Let's start by looking at 1141
First, [0-3]+ consumes as many characters as possible, so it will consume up to and including the 11 in 1141. What's leftover is 41. The regular expression now checks to see if 4 is after the current characters, and since ?! is a negative look-ahead, the match will fail if it is found. Since 4 follows 11, the match fails and the regular expression steps backwards and tries again.
Instead of matching two 1s, it now attempts a single match and matches 1, with 141 left over. ?!4 checks to make sure 4 is the next character, and what do you know, it's not there. The regex leaves the negative look-ahead since it didn't match, and continues on to the rest of the regular expression. 141 is matched by the final [0-9]+, and thus the entire 1141 string is matched. Remember that look-arounds do not consume characters.
Now let's look at 1151
The same thing happens as last time, 11 is consumed and we have 51 left over. Now we look at the negative look-ahead, and evaluate the rest of the string off that. Obviously, 4 is no where in this string so we can ignore that, so let's look at .*5.
So the look-ahead .*5 tries to match 51. If it does end up matching, just as before the match will fail and the regular expression will step back. Now if you know any regex at all, it is obvious that .*5 will match the beginning of 51 since .* can evaluate to empty.
So we step back, and now we've matched a single 1 instead of both, and we're at the negative look-ahead again.
We have currently consumed 1, still have 151 left to match, and are on the (?!4|.*5) portion of the regex. Here, 4 is obviously non-existant in our string so it is not going to match, so let's look at .*5 again.
.*5 will match a portion of 151 since .* will consume the first 1, and the 5 will finish off by matching 5. This should also be obvious if you know regex.
So we've made a match in a negative look-ahead again, which is bad... so we step back again. We have no more integers to attempt to match with [0-3], and since you can't match 0 integers with a +, the entire string fails to match the regular expression.

1141 matches because the the regular expression engine can backtrack from matching 11 with the [0-3]+ to just matching the first 1, leaving the remaining numbers to be matched by the [0-9]+.
As the next character after the first 1 is 1 and not 4, the negative look-ahead, which only looks at the next character, does not prevent the match.
The 1151 does not match because the negative look-ahead with the added .* prevents it.
With the added .* put before the 5 the look-ahead now means 'don't match if the next character is 4, or after any number of any characters the next character is 5' (ignoring newlines).
So even if the engine backtracks to make [0-3]+ match just the first 1 of 1151, there is still a 5 ahead in the string, so a match is prevented.
Remember that look-aheads and look-behinds are zero-width.
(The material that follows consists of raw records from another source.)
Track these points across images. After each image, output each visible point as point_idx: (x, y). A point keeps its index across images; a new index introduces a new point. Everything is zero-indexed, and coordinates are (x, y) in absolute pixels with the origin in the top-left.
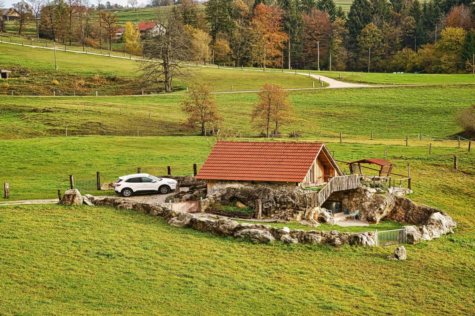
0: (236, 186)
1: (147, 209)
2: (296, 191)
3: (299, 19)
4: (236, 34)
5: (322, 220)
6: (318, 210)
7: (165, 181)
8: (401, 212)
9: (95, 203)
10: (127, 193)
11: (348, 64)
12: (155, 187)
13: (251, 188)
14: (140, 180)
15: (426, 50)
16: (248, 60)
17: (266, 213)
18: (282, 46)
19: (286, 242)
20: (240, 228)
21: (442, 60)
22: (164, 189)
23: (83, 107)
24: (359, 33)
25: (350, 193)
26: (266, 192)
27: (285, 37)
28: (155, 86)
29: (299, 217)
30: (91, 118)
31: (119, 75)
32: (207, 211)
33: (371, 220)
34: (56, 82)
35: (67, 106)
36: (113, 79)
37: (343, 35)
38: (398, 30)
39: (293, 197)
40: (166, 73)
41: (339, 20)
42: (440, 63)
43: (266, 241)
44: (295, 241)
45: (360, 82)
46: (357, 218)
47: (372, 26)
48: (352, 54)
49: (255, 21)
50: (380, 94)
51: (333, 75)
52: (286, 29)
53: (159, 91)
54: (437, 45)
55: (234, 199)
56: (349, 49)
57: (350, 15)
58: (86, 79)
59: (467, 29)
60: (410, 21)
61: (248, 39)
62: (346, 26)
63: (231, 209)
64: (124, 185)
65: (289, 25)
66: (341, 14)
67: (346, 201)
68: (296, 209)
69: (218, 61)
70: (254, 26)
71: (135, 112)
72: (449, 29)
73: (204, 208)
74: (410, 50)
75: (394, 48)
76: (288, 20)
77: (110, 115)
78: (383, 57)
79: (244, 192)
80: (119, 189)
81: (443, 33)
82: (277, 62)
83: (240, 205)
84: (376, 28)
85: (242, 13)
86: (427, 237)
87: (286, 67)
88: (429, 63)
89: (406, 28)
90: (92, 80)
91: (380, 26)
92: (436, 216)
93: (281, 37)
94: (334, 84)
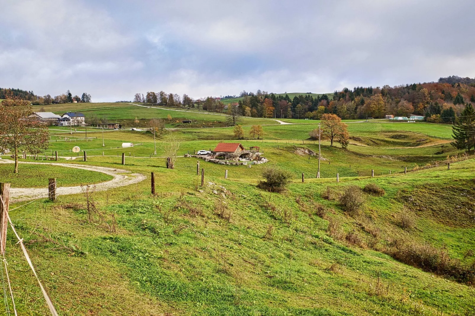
0: (222, 153)
1: (202, 158)
2: (234, 154)
3: (277, 103)
4: (259, 107)
5: (239, 160)
6: (238, 158)
7: (208, 152)
8: (257, 158)
9: (192, 157)
10: (200, 154)
11: (292, 116)
12: (206, 153)
13: (224, 153)
14: (203, 152)
15: (314, 113)
16: (262, 115)
17: (227, 159)
18: (273, 111)
19: (228, 164)
20: (219, 162)
21: (318, 115)
22: (208, 154)
23: (209, 131)
24: (296, 107)
25: (247, 154)
26: (227, 154)
27: (274, 108)
28: (231, 124)
29: (234, 159)
30: (210, 135)
31: (222, 121)
32: (215, 158)
33: (250, 160)
34: (204, 123)
35: (204, 131)
36: (220, 122)
37: (291, 107)
38: (307, 106)
39: (233, 155)
40: (234, 120)
41: (290, 103)
42: (318, 116)
43: (224, 164)
44: (230, 164)
45: (290, 123)
46: (248, 160)
47: (299, 105)
48: (294, 113)
49: (264, 104)
50: (295, 126)
51: (283, 121)
52: (274, 106)
53: (232, 126)
54: (317, 111)
55: (221, 156)
56: (293, 112)
57: (293, 102)
58: (212, 123)
59: (325, 107)
60: (310, 103)
61: (262, 109)
62: (292, 105)
63: (220, 158)
64: (199, 153)
65: (275, 104)
66: (290, 101)
67: (246, 156)
68: (234, 157)
69: (253, 116)
70: (264, 105)
71: (222, 132)
72: (320, 106)
73: (214, 157)
74: (310, 112)
75: (306, 111)
76: (274, 103)
77: (215, 133)
78: (303, 114)
79: (223, 154)
80: (198, 154)
81: (319, 108)
82: (271, 116)
83: (222, 157)
84: (300, 106)
85: (261, 101)
86: (259, 163)
87: (274, 118)
88: (315, 116)
89: (309, 106)
90: (214, 123)
91: (302, 105)
92: (263, 159)
93: (272, 108)
94: (282, 123)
If you want it to match 4 or 5 the best option would be
/^[0-3]+[45][0-9]+$/
but without a better explaination of what it's supposed to do it's hard to suggest anything more than that...

What regex flavour is that?
/^([0-3]+)(?!4|.*5)[0-9]+$/
Honestly the only way I would see it match 1141 and not 1151 is if the highlighted part of the regex would be evaluated as NOT 4 or .* followed by 5. If it was that case then the regex engine would fail to find a match for 1141 as it would match the 4 but would miss the 5 to make the inner match complete.
However, usually the alternation would be understood as 4 or .*5 - which is still not equivalent to 4 or 5, because the expression .* can prove quite powerful in case when the engine wants to make a match work.
What are you testing the expression in?